Mr Wiggin denies that he intended to claim a "phantom mortgage", however, and says he meant to put his £900,000 house in Fulham, west London, as his second home.

But, The Daily Telegraph has disclosed, he submitted expenses claims forms to the Commons fees office for 23 consecutive months on which he had written the Herefordshire address, before officials queried his living arrangements and he changed his designated residence back to London.

In a round of interviews today, Mr Wiggin was forced to admit that he had claimed on the wrong property but said it was an honest mistake. David Cameron, the Conservative leader, agreed but said it was a "bad mistake".

Mr Wiggin said: "I haven't taken public money wrongly and I don't like being lumped in with other MPs who have."

He claimed the public would sympathise with the errors of MPs, adding: "I think people need to realise we are but human.

"I am sure plenty of people have got forms wrong."

The MP claimed he had sent supporting evidence of the mortgage on his London property to the fees office but added: "I am not blaming the fees office at all.
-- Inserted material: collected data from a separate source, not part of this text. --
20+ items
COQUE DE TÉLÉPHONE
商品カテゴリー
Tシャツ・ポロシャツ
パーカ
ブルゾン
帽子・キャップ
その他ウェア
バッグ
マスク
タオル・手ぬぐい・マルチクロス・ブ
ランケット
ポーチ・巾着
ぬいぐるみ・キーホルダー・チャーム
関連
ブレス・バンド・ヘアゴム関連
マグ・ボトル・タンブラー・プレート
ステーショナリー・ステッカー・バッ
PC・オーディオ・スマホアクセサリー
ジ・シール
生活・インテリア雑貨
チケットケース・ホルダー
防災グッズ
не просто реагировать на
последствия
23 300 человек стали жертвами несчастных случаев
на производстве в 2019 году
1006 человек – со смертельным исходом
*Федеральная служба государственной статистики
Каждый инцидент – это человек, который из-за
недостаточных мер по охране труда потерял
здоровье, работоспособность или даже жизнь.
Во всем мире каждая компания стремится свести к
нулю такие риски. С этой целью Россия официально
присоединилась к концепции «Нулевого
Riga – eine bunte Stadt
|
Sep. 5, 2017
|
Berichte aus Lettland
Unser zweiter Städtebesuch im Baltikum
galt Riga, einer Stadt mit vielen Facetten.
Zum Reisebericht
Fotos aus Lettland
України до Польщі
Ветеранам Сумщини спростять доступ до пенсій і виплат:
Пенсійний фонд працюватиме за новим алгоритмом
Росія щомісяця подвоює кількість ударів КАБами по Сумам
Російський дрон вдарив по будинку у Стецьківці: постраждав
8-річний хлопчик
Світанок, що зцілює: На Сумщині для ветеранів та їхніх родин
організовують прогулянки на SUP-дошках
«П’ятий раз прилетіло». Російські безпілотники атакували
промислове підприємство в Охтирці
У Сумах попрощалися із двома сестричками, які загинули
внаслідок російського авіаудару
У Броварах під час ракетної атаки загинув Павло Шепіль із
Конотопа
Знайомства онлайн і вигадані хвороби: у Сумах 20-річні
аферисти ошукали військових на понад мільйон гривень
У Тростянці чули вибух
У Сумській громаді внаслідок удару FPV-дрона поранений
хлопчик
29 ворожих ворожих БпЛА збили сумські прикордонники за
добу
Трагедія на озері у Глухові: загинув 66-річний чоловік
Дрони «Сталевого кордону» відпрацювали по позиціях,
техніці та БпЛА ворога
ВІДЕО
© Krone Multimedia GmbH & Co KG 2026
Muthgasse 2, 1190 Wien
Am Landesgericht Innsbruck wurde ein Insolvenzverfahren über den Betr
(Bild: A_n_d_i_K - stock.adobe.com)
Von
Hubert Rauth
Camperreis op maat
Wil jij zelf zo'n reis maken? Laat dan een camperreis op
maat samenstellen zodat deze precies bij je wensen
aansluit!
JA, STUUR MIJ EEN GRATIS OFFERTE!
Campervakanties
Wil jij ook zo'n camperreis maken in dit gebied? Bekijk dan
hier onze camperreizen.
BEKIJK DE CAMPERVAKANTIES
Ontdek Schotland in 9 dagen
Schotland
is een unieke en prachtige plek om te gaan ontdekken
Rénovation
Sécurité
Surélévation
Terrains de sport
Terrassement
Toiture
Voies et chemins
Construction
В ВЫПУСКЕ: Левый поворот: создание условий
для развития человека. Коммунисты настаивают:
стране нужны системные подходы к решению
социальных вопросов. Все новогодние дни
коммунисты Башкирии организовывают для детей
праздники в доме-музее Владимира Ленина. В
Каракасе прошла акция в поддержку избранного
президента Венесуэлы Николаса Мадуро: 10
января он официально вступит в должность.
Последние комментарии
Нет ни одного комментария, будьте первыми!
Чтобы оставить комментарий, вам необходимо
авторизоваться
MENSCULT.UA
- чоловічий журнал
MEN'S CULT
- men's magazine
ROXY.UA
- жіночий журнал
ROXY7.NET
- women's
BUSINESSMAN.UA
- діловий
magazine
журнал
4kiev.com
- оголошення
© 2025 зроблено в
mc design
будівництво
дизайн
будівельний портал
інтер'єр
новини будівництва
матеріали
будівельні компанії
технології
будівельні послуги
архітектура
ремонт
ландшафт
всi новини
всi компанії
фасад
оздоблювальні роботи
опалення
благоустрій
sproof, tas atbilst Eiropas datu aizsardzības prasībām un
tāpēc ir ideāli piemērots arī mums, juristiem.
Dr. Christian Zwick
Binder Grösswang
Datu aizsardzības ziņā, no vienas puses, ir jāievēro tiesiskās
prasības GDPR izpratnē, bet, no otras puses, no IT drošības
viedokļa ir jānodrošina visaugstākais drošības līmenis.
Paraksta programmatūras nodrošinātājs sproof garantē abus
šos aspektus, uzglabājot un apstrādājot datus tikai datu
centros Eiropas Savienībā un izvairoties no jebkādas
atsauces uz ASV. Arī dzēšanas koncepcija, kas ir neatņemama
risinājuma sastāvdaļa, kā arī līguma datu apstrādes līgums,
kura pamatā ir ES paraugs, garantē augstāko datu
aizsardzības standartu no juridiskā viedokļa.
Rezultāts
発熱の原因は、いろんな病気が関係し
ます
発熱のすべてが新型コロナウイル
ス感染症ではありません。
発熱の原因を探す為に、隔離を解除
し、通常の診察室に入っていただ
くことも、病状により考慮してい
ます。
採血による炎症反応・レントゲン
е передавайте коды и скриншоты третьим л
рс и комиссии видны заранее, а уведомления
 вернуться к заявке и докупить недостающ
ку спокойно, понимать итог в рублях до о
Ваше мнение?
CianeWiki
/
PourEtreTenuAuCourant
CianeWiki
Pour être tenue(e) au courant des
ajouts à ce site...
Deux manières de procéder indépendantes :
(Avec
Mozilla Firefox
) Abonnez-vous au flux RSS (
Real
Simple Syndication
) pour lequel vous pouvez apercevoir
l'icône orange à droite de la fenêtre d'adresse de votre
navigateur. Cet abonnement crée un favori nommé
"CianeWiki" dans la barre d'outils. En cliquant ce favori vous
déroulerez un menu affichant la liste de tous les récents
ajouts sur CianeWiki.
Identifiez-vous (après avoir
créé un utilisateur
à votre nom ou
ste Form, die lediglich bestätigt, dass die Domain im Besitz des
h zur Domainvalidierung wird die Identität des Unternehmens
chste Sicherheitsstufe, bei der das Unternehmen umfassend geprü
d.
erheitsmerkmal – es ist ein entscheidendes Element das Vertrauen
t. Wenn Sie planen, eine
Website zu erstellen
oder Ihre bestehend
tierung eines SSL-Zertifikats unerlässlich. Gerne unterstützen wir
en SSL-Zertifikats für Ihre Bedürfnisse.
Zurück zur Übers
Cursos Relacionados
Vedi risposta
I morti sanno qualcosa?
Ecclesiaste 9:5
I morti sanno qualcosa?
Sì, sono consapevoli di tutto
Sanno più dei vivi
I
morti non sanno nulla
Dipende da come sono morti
It was my fault."

His file, seen by The Daily Telegraph as part of its investigation into MPs' expenses, shows that Mr Wiggin used to nominate his London address as the home on which he claimed the second home allowance.

But in May 2004, just after he and his wife, Milly, bought the property near Ledbury, he started writing the new Herefordshire address on his claims forms.

Mr Wiggin went on to submit monthly mortgage payments of around £570 on the property for two years, in addition to £400 on food, and £240 each on utilities, council tax, telephone bills and service, and £100 on cleaning.

This continued until December 2006, when he submitted several months’ worth of additional costs allowances claims at once.

The fees office asked him to provide a current bank or building society statement and it appears he was asked about which home he was claiming public money to run.

Mr Wiggin was allowed to “change his nomination [of second home] retrospectively” to the London one on five months’ claims, by which time he had been paid £11,514.62 in mortgage interest payments on the countryside home.

He had put that it was his designated second home on 23 consecutive monthly forms, and on one occasion it appears he or the fees office had written the Ledbury address, crossed it out, put the London one in then crossed that out again and put the Ledbury one back in.

From December 2006 onwards, Mr Wiggin has claimed mortgage interest payments on his London property.

Mr Cameron, who was in the year below Mr Wiggin at school, said: "My team went through with Bill Wiggin very carefully yesterday what has happened. He has given us every assurance that every penny he claimed should have been claimed and it does look like it is - it is a bad mistake - but it looks like it is an honest mistake and he was not claiming money that he was not entitled to.

"If he was, that would be totally different and he would be out of the door."

Mr Wiggin, who has been a whip since January, joins two Labour MPs, Elliot Morley and David Chaytor, who could face a police investigation into “phantom mortgage” expenses. Lawyers believe such claims may be a criminal offence under the 2007 Fraud Act and the 1968 Theft Act.

This newspaper has now exposed claims made by more than 170 MPs from the main parties in England, Scotland and Northern Ireland. Although Gordon Brown has announced new rules to overhaul the system, there is still pressure on the Prime Minister and Mr Cameron to act against individual MPs found to have abused expenses.